Research in different countries and continents is showing a converging trend of growing inequalities in multiple dimensions including housing, health, life expectancy, access to energy, pensions and education. How such multi-dimensional patterns of inequality are reshaping societies stays invisible. In Europe in general a dramatic and yet silent change is occurring without much public attention. Among other examples, in the city of Glasgow, recent research has shown life expectancy gaps up to 28 years between the richest and the poorest community.

In Spain a young professional woman dubbed her generation as “mileuristas” with no chance to ever earn more than 1,000 Euros a month and thus forming a new professional precariousness. In Denmark, a country previously known for its universal welfare system, a multidimensional process of inequality is on the rise with big variations between municipalities in terms of quality and expenditure of important social services. Even in Scandinavia, the impact of multi-dimensional inequality remains profoundly un-addressed. These examples of a deeper European process of segregation, privatization and rising inequality among regions, local communities and citizens are directly attributable to changes in policy. The seminar aims to raise awareness of the need for a complete and renewed articulation between equality and freedom, between public institutions and civil society. For this matter, the seminar has several specificities at the international level.
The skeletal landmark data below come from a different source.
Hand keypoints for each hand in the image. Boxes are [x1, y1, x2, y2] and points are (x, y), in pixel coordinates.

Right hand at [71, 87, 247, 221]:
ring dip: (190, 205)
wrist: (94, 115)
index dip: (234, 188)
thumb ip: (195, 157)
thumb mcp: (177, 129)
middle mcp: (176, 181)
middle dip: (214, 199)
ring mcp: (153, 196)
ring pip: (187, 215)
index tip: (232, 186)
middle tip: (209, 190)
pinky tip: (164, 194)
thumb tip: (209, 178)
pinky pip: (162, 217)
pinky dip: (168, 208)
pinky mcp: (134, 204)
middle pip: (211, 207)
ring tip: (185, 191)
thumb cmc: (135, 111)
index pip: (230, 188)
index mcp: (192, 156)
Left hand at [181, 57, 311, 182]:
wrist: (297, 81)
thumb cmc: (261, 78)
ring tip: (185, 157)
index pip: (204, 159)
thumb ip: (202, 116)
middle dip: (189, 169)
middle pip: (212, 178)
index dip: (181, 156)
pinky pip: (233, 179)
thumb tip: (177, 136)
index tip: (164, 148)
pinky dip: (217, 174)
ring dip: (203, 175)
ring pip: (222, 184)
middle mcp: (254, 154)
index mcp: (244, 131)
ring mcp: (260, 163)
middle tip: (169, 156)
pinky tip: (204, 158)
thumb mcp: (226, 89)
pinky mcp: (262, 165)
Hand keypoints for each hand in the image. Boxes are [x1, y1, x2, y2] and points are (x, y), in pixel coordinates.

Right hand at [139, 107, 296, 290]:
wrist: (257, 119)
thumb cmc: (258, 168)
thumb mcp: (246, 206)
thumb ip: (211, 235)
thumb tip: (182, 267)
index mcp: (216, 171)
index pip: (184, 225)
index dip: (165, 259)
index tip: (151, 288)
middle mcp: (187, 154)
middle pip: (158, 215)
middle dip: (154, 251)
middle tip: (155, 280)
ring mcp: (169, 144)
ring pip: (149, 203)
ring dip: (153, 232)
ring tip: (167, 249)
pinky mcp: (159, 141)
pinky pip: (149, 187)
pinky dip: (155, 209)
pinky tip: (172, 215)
The seminar provides a platform to discuss the vast number of experiments and initiatives, which exist but are not considered as important contributions to a new socio-economic paradigm. Furthermore, it aims to expand our awareness of different trends in research that are rarely brought together: social and solidarity economy, conceptualized often through empirical observations in Southern countries; reciprocity suggested as principles to overcome the divide between market and redistribution shared by neo-liberal and Keynesian thinkers; social innovation promoted as an emerging people-centred approach; the commons as promoting opportunities for citizen participation and political engagement through collective action. There are also complex hybridizations between reciprocity and householding that must be better understood, as well as nation state questioning. States have hardly ever been comfortable about the autonomy of political and economic community initiatives.
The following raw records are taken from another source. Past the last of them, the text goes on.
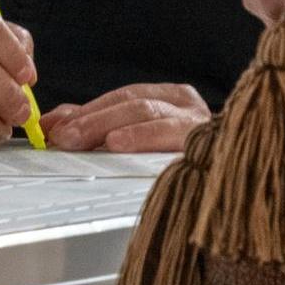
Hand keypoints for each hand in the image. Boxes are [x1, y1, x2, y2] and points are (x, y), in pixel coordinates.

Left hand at [43, 82, 211, 153]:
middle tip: (66, 137)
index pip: (125, 96)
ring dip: (125, 130)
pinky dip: (152, 142)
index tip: (55, 128)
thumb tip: (50, 124)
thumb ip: (93, 125)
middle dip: (96, 120)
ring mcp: (202, 127)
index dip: (87, 110)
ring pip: (157, 117)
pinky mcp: (213, 148)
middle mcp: (189, 107)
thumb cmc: (177, 159)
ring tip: (102, 142)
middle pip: (138, 104)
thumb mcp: (132, 135)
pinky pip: (181, 145)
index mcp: (172, 98)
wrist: (234, 187)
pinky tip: (132, 148)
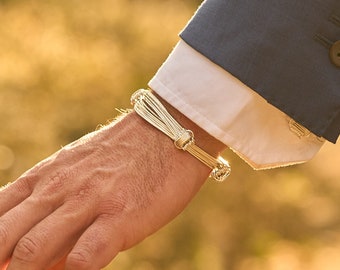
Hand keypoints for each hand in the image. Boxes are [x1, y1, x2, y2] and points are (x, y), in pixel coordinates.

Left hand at [0, 104, 225, 268]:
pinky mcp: (120, 216)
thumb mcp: (76, 170)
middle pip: (4, 238)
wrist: (166, 133)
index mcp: (44, 177)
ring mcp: (88, 201)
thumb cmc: (122, 156)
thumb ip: (54, 207)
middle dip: (3, 263)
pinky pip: (85, 256)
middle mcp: (58, 188)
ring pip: (33, 249)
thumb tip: (40, 254)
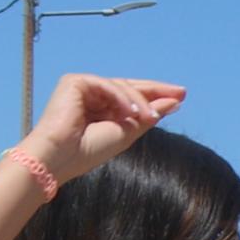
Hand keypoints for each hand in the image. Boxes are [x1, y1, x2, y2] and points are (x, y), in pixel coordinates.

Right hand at [24, 74, 185, 183]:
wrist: (59, 158)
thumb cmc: (87, 151)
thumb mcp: (126, 133)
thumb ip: (148, 117)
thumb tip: (174, 102)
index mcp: (102, 108)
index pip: (131, 97)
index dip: (156, 96)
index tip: (180, 98)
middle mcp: (92, 95)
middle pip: (128, 87)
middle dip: (155, 90)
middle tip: (180, 92)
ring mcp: (82, 87)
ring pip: (119, 86)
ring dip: (139, 101)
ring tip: (152, 116)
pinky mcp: (73, 82)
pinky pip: (104, 84)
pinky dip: (119, 97)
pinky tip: (131, 112)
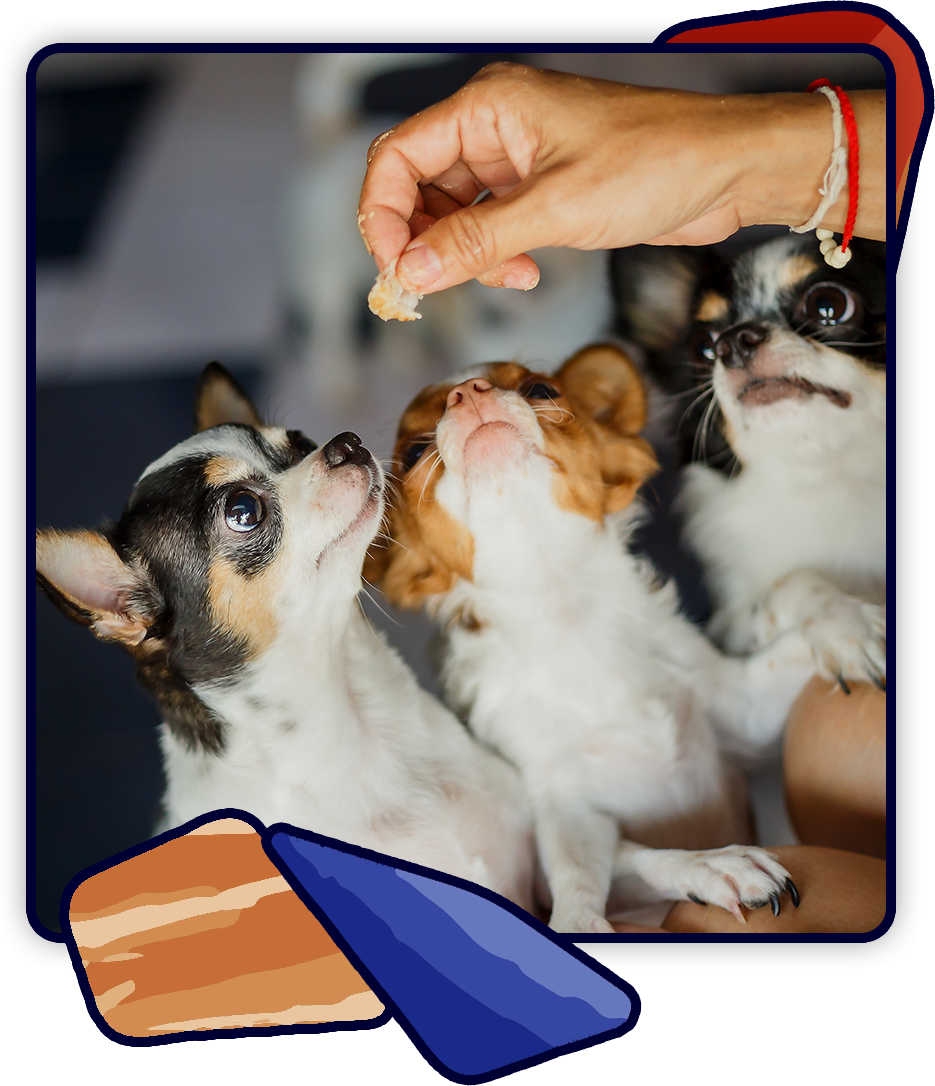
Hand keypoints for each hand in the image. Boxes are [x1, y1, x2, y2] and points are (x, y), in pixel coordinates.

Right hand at [357, 62, 876, 296]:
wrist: (726, 171)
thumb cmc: (656, 163)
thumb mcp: (556, 209)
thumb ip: (477, 242)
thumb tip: (412, 273)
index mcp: (488, 107)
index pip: (397, 158)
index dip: (383, 217)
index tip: (395, 271)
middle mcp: (494, 127)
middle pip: (418, 188)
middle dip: (421, 243)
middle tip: (429, 290)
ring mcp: (516, 159)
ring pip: (452, 214)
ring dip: (462, 256)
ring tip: (501, 279)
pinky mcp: (539, 188)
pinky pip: (489, 226)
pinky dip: (492, 257)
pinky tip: (522, 273)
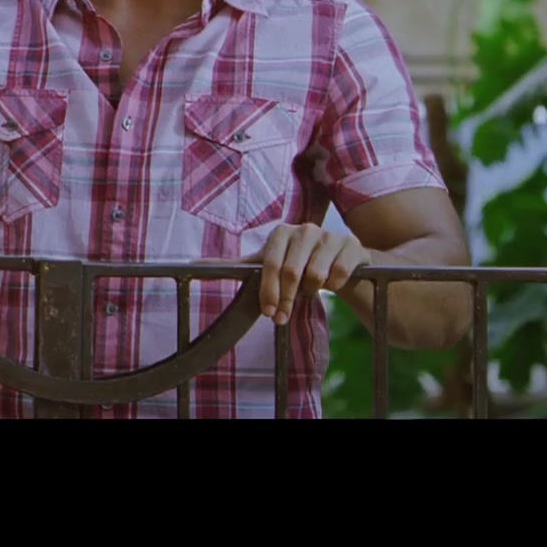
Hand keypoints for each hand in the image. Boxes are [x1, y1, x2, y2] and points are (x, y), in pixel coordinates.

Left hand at [241, 223, 369, 326]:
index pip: (270, 264)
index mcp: (281, 233)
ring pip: (316, 275)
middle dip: (287, 299)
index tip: (269, 313)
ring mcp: (329, 235)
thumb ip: (239, 266)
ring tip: (312, 288)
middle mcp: (305, 229)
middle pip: (292, 272)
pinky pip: (339, 274)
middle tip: (284, 316)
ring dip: (313, 290)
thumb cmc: (299, 266)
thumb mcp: (270, 265)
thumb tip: (195, 265)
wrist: (342, 263)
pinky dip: (334, 287)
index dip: (268, 291)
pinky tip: (332, 284)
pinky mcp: (351, 245)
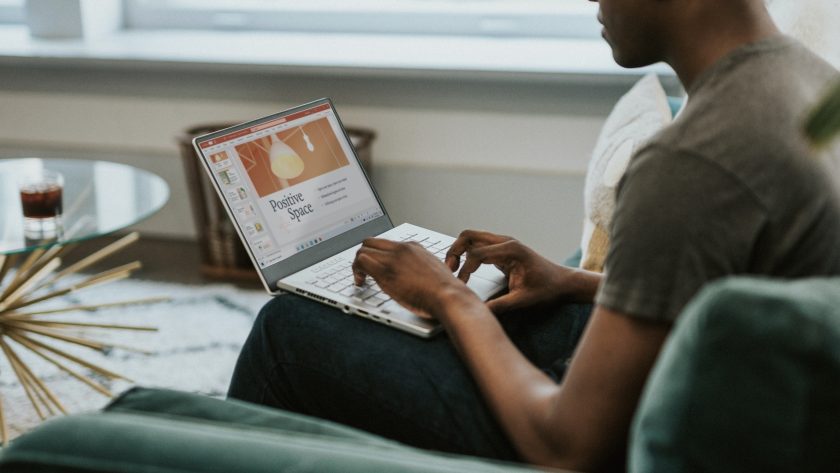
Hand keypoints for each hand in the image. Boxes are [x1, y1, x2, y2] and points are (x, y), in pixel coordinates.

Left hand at [353, 238, 477, 318]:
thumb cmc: (445, 291)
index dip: (376, 255)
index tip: (375, 266)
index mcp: (413, 248)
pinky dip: (357, 271)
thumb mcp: (434, 271)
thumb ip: (421, 268)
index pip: (386, 243)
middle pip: (371, 242)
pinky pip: (362, 262)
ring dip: (358, 264)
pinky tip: (361, 282)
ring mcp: (394, 258)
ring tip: (361, 278)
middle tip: (363, 271)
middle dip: (363, 255)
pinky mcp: (386, 272)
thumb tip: (414, 276)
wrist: (448, 296)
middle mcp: (402, 249)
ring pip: (363, 250)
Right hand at [445, 230, 571, 313]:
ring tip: (453, 270)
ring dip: (458, 251)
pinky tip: (464, 271)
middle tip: (449, 270)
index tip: (461, 286)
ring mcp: (503, 244)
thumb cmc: (547, 289)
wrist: (562, 283)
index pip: (476, 253)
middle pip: (469, 236)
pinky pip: (478, 246)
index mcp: (511, 250)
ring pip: (471, 238)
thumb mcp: (524, 300)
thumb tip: (480, 313)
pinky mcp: (501, 250)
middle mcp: (505, 242)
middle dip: (454, 251)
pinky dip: (466, 255)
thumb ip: (501, 306)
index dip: (464, 270)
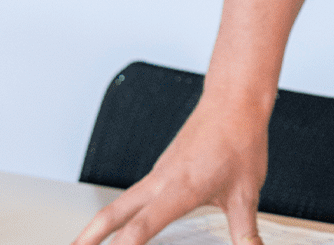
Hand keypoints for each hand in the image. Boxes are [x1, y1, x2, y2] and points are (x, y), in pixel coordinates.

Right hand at [70, 94, 270, 244]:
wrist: (234, 103)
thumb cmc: (240, 142)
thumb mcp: (246, 193)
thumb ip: (244, 231)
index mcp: (178, 190)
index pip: (139, 230)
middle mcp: (159, 183)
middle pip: (110, 216)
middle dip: (86, 240)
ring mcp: (157, 175)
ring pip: (118, 204)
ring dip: (98, 228)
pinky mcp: (161, 171)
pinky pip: (133, 196)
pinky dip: (119, 215)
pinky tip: (123, 226)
The situation is likely to be worsened if we refer to minorities or groups in diaspora – as they bring different perspectives and values which do not fit in the western imagery. In this case, neither are these people properly supported by the welfare state nor stimulated by public policies to foster economic autonomy by themselves. In times of globalization, in which the flow of people is inevitable and border identities are so common, it must be questioned in detail to what extent the welfare state in Europe is capable of going beyond homogenous public policies which neither have reached marginalised groups nor fostered their capacity of economic autonomy. That is to say: Is the Global North aware of the South within itself? Are public policies suitable to subaltern groups in the North? Do they foster their autonomy?

Accordingly, the objective is to address actions of solidarity, reciprocity and social innovation with the capacity of compensating or even altering some of the negative consequences of the deep changes in the social structure and the welfare state. If unchallenged by actions of solidarity and egalitarian reciprocity these changes will gradually speed up an already ongoing process of social disintegration. Thus, it seems urgent to ask if systematic investments in programs for the advancement of the social and solidarity economy, co-production and relational types of welfare provision can change the road towards continued downsizing, privatization and disintegration of the welfare society and thus contribute to a new type of welfare state: a model where civil society is equally recognized for its political dimension in matters of decision-making, for its position in the social and solidarity economy and for its capacity for service provision delivered by the third sector?